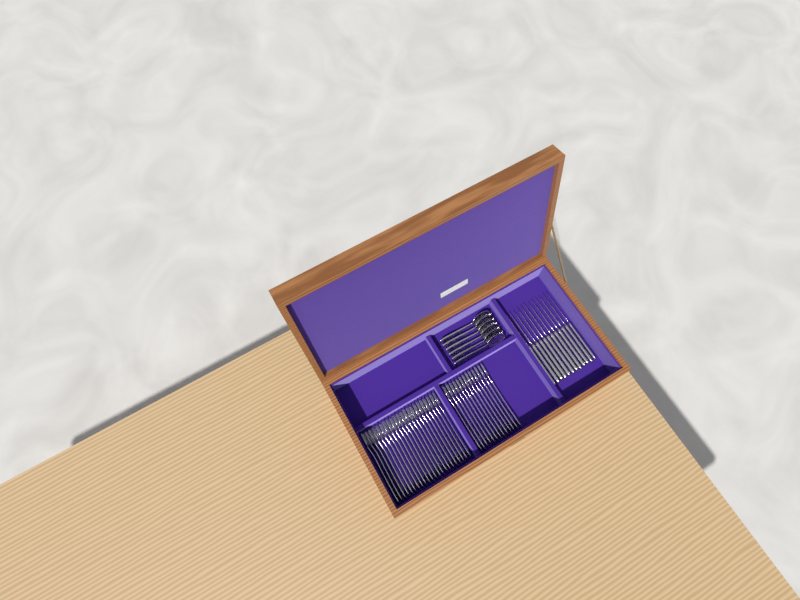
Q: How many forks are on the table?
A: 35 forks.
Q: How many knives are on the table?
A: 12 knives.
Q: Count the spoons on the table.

________________________

## Stated task
Recast every line of the data above as a numbered list, skipping blank lines and leaving the pictures out.

## Reply
1. Q: How many forks are on the table?
2. A: 35 forks.
3. Q: How many knives are on the table?
4. A: 12 knives.
5. Q: Count the spoons on the table.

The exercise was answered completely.